The warmth was Clara’s breathing heaving. He lifted his head, and looked into her eyes. They
were dark and shining and strange, life wild at the source staring into his life, stranger to him, yet
meeting him; and he put his face down on her throat, afraid. What was she? A strong, strange,
wild life, that breathed with his in the darkness through this hour. It was all so much bigger than
themselves that he was hushed. (…)
It seemed natural they were there; the night contained them. And after such an evening they both
were very still, having known the immensity of passion. They felt small, half-afraid, childish and
wondering, like Adam and Eve when they lost their innocence and realised the magnificence of
the power which drove them out of Paradise and across the great night and the great day of
humanity. It was for each of them an initiation and a satisfaction. To know their own
nothingness, to know the tremendous living flood which carried them always, gave them
rest within themselves. (…)
In the morning he had considerable peace, and was happy in himself. It seemed almost as if he
had known the baptism of fire in passion, and it left him at rest. But it was not Clara. It was
something that happened because of her, but it was not her. They were scarcely any nearer each
other. It was as if they had been blind agents of a great force.

6.
“There are different ways of dying. My father’s people are frightened, and have to be hauled out
of life into death like cattle into a slaughter-house, pulled by the neck; but my mother’s people
are pushed from behind, inch by inch. They are stubborn people, and won’t die.”
“Yes,” said Clara.
“And she won’t die. She can’t. Mr. Renshaw, the parson, was in the other day. ‘Think!’ he said
to her; ‘you will have your mother and father, and your sisters, and your son, in the Other Land.’
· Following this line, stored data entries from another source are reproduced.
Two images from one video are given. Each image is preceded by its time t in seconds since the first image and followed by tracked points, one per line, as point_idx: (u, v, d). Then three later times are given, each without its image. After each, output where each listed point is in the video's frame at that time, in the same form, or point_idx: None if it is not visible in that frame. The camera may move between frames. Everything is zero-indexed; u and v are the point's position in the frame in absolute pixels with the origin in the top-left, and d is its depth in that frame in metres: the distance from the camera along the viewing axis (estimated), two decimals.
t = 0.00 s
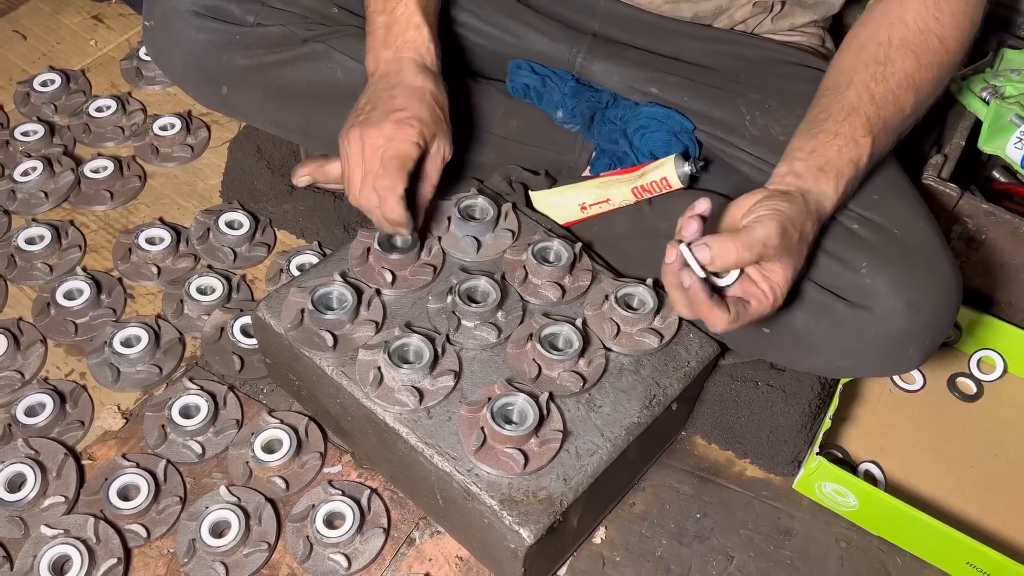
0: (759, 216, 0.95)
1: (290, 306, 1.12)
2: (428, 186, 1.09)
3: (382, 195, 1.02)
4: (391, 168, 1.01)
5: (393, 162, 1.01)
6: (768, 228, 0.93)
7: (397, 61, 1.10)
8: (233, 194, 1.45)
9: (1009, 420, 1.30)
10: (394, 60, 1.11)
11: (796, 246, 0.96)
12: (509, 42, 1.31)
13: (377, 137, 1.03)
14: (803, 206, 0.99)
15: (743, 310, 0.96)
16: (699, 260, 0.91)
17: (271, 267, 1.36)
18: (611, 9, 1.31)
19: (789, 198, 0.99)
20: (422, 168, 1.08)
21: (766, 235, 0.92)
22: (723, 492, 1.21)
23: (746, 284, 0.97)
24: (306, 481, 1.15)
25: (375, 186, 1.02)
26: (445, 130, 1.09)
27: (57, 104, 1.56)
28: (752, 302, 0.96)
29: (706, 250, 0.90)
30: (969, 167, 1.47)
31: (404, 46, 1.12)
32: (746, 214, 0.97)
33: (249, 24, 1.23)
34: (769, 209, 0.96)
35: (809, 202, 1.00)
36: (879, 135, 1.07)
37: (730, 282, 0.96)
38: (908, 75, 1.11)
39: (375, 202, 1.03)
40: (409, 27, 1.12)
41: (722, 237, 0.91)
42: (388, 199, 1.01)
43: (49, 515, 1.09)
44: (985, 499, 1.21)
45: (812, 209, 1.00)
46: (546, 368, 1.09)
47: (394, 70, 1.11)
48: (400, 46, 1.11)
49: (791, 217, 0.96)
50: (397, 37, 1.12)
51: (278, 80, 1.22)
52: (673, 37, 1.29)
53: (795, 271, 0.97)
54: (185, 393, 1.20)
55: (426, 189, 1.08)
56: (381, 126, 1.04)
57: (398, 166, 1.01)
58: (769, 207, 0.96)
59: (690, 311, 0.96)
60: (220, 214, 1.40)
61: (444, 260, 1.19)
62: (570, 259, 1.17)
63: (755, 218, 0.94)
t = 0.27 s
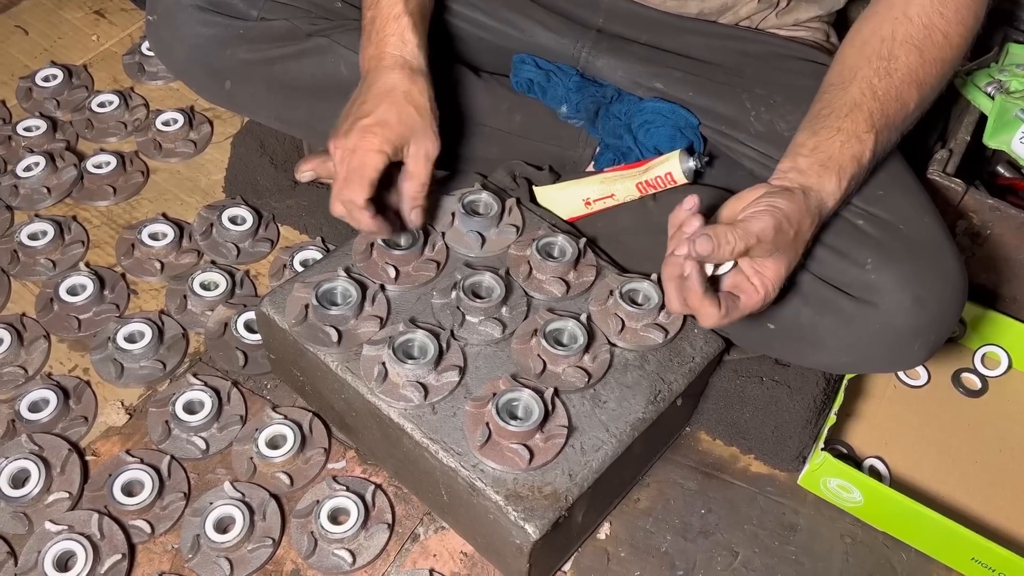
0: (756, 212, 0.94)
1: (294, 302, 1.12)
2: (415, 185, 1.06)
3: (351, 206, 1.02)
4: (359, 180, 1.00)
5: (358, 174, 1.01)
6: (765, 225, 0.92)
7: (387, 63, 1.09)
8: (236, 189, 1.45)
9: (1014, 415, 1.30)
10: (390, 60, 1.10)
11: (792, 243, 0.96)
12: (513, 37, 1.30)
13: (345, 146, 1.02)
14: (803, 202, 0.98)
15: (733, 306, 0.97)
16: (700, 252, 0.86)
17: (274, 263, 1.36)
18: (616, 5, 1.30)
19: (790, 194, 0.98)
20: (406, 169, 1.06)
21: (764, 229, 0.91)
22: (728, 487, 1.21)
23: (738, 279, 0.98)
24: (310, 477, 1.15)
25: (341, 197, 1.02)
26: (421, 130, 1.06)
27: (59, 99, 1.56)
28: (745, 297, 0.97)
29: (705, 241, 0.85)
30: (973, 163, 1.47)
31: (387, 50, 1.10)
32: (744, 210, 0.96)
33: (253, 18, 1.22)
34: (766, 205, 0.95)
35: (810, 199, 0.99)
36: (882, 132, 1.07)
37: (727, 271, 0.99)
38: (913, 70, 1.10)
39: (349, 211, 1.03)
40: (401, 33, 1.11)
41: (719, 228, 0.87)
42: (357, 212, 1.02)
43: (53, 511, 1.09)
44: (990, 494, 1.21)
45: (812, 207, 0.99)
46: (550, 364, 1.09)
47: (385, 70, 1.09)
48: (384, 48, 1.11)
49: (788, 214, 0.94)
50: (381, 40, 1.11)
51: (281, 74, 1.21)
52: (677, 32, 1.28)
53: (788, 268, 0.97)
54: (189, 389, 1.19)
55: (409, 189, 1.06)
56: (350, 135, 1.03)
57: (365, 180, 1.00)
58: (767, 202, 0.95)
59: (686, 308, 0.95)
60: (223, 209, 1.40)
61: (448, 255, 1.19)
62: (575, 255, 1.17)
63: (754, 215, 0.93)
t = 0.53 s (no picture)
0: (751, 208, 0.93)
1: (294, 298, 1.12)
2: (602, 144, 0.96)
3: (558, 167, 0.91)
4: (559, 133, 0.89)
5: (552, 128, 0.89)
6: (756, 224, 0.92)
7: (486, 43, 0.98)
8: (235, 185, 1.45)
9: (1013, 411, 1.30)
10: (499, 46, 0.97)
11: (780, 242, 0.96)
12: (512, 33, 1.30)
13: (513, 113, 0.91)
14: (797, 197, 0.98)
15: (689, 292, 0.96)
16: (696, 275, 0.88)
17: (273, 259, 1.36)
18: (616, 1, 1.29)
19: (789, 188, 0.98)
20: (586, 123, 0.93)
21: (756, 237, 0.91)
22: (727, 484, 1.21)
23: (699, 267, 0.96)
24: (309, 473, 1.15)
25: (534, 160, 0.91)
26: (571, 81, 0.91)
27: (58, 95, 1.56)
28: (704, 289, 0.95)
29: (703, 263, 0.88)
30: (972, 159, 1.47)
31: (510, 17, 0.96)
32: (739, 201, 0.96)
33: (252, 15, 1.22)
34: (764, 197, 0.95)
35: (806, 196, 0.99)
36: (882, 129, 1.06)
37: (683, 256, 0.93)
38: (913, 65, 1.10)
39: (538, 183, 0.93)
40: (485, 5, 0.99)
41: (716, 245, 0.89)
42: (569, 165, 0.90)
43: (52, 507, 1.09)
44: (989, 490, 1.21)
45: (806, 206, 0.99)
46: (550, 360, 1.09)
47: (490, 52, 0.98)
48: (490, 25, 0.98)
49: (782, 210, 0.94)
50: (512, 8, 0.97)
51: (281, 71, 1.21)
52: (676, 28, 1.28)
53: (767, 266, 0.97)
54: (188, 385, 1.19)
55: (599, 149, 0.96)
56: (499, 101, 0.95)
57: (564, 129, 0.89)
58: (764, 196, 0.95)
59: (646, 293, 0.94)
60: (222, 206, 1.40)
61: (447, 252, 1.19)
62: (574, 251, 1.17)
63: (749, 211, 0.93)
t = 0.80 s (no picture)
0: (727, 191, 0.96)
1: (295, 297, 1.12)
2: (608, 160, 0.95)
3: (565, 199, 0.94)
4: (563, 165, 0.91)
5: (561, 158, 0.91)
6: (730, 205, 0.94)
7: (510, 66, 1.01)
8: (236, 185, 1.45)
9: (1012, 411, 1.30)
10: (524, 62, 0.99)
11: (759, 228, 0.96)
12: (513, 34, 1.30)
13: (532, 135, 0.92)
14: (794, 199, 0.99)
15: (681, 267, 0.96)
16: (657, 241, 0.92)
17: (274, 259, 1.36)
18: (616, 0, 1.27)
19: (774, 182, 0.99)
20: (593, 150, 0.95)
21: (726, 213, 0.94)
22: (727, 483, 1.21)
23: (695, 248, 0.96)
24: (310, 472, 1.16)
25: (546, 190, 0.94)
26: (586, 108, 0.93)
27: (59, 95, 1.56)
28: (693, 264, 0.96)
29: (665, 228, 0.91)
30: (973, 159, 1.47)
31: (521, 43, 1.00)
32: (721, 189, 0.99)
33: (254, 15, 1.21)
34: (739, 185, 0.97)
35: (800, 194, 1.00)
36: (879, 130, 1.07)
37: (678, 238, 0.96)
38: (911, 67, 1.10)
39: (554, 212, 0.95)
40: (508, 30, 1.01)
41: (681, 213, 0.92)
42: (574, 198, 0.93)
43: (54, 507, 1.10)
44: (988, 490, 1.21)
45: (798, 201, 0.99)
46: (551, 360, 1.09)
47: (515, 77, 1.00)
48: (514, 49, 1.01)
49: (762, 199, 0.96)
50: (522, 37, 1.00)
51: (282, 71, 1.21)
52: (677, 28, 1.27)
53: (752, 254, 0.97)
54: (190, 384, 1.20)
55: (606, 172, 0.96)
56: (522, 119, 0.95)
57: (569, 161, 0.91)
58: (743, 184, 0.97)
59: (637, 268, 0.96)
60: (223, 206, 1.40)
61: (448, 252, 1.19)
62: (575, 252, 1.17)
63: (726, 193, 0.96)
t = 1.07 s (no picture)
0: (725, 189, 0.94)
1: (292, 296, 1.12)
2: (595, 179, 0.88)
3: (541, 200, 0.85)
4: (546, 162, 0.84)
5: (544, 154, 0.84)
6: (726, 204, 0.92)
7: (506, 77, 0.96)
8: (234, 184, 1.45)
9: (1010, 410, 1.30)
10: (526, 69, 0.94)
11: (757, 228, 0.94)
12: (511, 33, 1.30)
13: (520, 137, 0.86)
14: (790, 195, 0.99)
15: (688, 280, 0.96)
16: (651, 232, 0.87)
17: (272, 258, 1.36)
18: None
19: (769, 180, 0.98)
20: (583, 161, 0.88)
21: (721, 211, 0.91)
22: (725, 482, 1.21)
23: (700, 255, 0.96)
24: (308, 471, 1.16)
25: (527, 193, 0.86)
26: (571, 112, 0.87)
27: (57, 94, 1.56)
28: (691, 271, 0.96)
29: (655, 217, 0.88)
30: (971, 159, 1.47)
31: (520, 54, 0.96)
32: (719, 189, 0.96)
33: (251, 14, 1.22)
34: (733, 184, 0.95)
35: (797, 191, 0.99)
36: (873, 127, 1.06)
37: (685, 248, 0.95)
38: (907, 65, 1.10)
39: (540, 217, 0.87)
40: (506, 39, 0.97)
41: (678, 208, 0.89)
42: (547, 196, 0.84)
43: (52, 506, 1.10)
44: (986, 489, 1.21)
45: (795, 199, 0.99)
46: (548, 359, 1.09)
47: (510, 90, 0.95)
48: (511, 58, 0.96)
49: (755, 196, 0.94)
50: (517, 49, 0.96)
51: (279, 70, 1.21)
52: (676, 28, 1.28)
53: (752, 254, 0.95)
54: (188, 383, 1.20)
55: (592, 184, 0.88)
56: (515, 123, 0.90)
57: (548, 159, 0.84)
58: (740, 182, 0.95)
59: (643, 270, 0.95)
60: (221, 205, 1.40)
61: (446, 251, 1.19)
62: (572, 251, 1.17)
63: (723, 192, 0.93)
And she said: ‘I have done without them for a long time, and can do without them now. It is the
living I want, not the dead.’ She wants to live even now.”
“Oh, how horrible!” said Clara, too frightened to speak.
“And she looks at me, and she wants to stay with me,” he went on monotonously. “She’s got
such a will, it seems as if she would never go—never!”

7.
Then, quite mechanically and more distinctly, the conversation began again inside him.
“She’s dead. What was it all for—her struggle?”
That was his despair wanting to go after her.
“You’re alive.”
“She’s not.”
“She is—in you.”
Suddenly he felt tired with the burden of it.
“You’ve got to keep alive for her sake,” said his will in him.
Something felt sulky, as if it would not rouse.
“You’ve got to carry forward her living, and what she had done, go on with it.”
But he did not want to. He wanted to give up.
“But you can go on with your painting,” said the will in him. “Or else you can beget children.
They both carry on her effort.”
“Painting is not living.”
“Then live.”
(…)
“Mother!” he whispered—”mother!”
She was the only thing that held him up, himself, amid all this. And she was gone, intermingled
herself. He wanted her to touch him, have him alongside with her.
But no, he would not give in. Turning sharply, he walked towards the city’s gold
phosphorescence. His fists were shut, his mouth set fast. He would not take that direction, to the
darkness, to follow her. He walked towards the faintly humming, glowing town, quickly.